後の作品へと受け継がれていく監督の抜群の音楽センスも健在で、『ボヘミアン・ラプソディー』で再燃したこの作品の劇中に流れるクウィーンのお馴染みのナンバー「Don't Stop Me Now」の音色に乗せたゾンビとの対峙は、もはや完璧なPV状態。
この手の開き直ったギャグが苦手な方にはちょっと敬遠されてしまうかもしれないが、気難しく考えずにゾンビ映画を楽しむ意味においては、これ以上にない見事な演出と言えるだろう。

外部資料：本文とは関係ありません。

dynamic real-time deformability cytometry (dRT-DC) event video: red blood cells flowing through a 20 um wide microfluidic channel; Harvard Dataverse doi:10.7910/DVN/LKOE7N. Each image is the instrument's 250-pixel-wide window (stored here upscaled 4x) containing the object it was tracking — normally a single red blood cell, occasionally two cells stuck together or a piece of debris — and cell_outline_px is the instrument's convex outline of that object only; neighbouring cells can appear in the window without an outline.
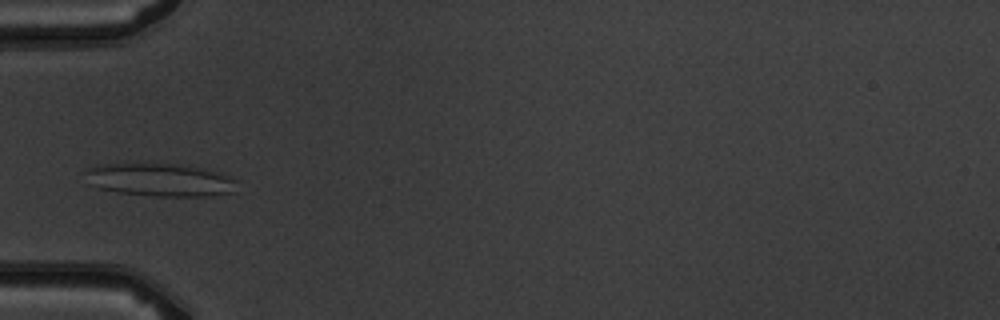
{"species": "common noctule bat (a hibernating species)", "species_latin": "Nyctalus noctula", "temperature_condition": "warm", "stored_images_in_passage": 5, "camera_frame_rate_fps": 3000, "um_per_image_px": 0.085, "animal": {"sex": "male", "body_mass_g": 19.5, "forearm_length_mm": 54.6}, "frame": {"image": 1, "passage_image": 4, "time_ms": 3.667, "image_size_px": [1000, 320], "cell_outline_px": [[240, 180], [236, 192], [212, 196], [156, 196], [120, 192], [100, 188], [88, 184], [84, 172], [88, 168], [96, 164], [124, 160], [176, 164], [204, 168], [220, 172], [232, 176]], "centroid_in_image_um": [13.6, 15.23], "position_along_channel_um": 71.4, "area_um2": 30.75}}
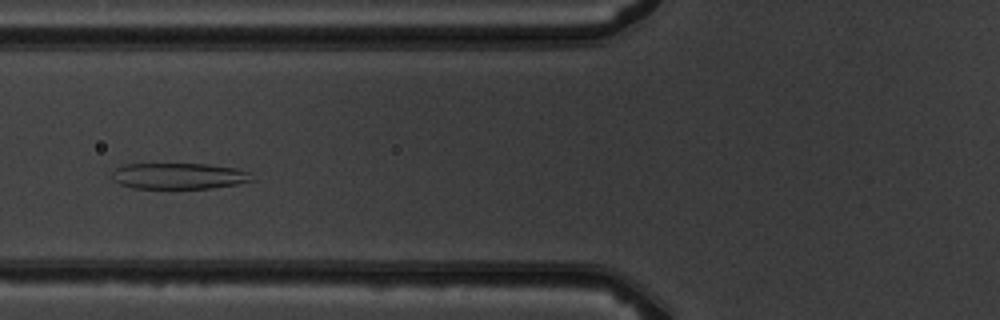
{"frame": {"image": 2, "passage_image": 5, "time_ms": 4.667, "image_size_px": [1000, 320], "cell_outline_px": [[252, 180], [236, 184], [212, 188], [132, 188], [120, 184], [112, 180], [112, 172], [116, 168], [124, 164], [208, 164], [236, 168], [252, 172]], "centroid_in_image_um": [15.19, 14.95], "position_along_channel_um": 110.6, "area_um2": 21.33}}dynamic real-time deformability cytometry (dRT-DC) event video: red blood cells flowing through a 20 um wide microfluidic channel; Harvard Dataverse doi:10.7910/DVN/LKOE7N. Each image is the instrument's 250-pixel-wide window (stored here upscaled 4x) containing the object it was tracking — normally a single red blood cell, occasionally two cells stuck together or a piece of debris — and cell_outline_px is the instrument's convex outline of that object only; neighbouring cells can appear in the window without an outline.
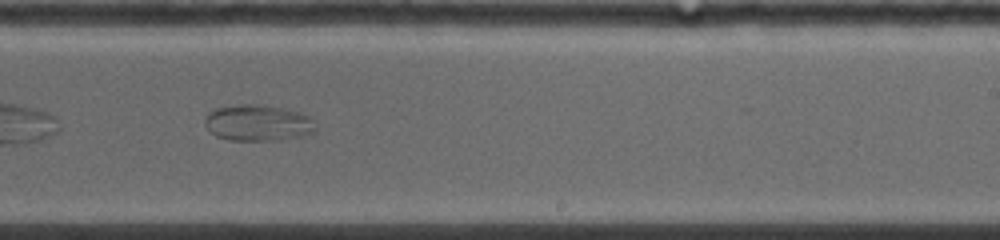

大味なマーベル系映画『アントマン』の監督を降板してまで若者心を忘れなかったエドガー・ライト監督に加え、ショーンとエドをそれぞれ演じたサイモン・ペグ、ニック・フロスト等と3人で立ち上げた彼らのスリー・フレーバー・コルネット3部作の序章として世に送り出されたこの作品は、近年まで日本ではDVD化さえもスルーされていたようだが、人間ドラマをしっかり見つめているその視点においても、混迷を極めていく『ウォーキング・デッド』シリーズなんかよりも数段上手。
そこにまっとうなオトナに対する不信感と、どれだけ成長しても変わらない少年心をラストにしっかりなぞってくれた監督のゾンビ映画に対するリスペクトが、往年の巨匠の不器用な反骨精神をもきっと突き動かす事ができたのだろう。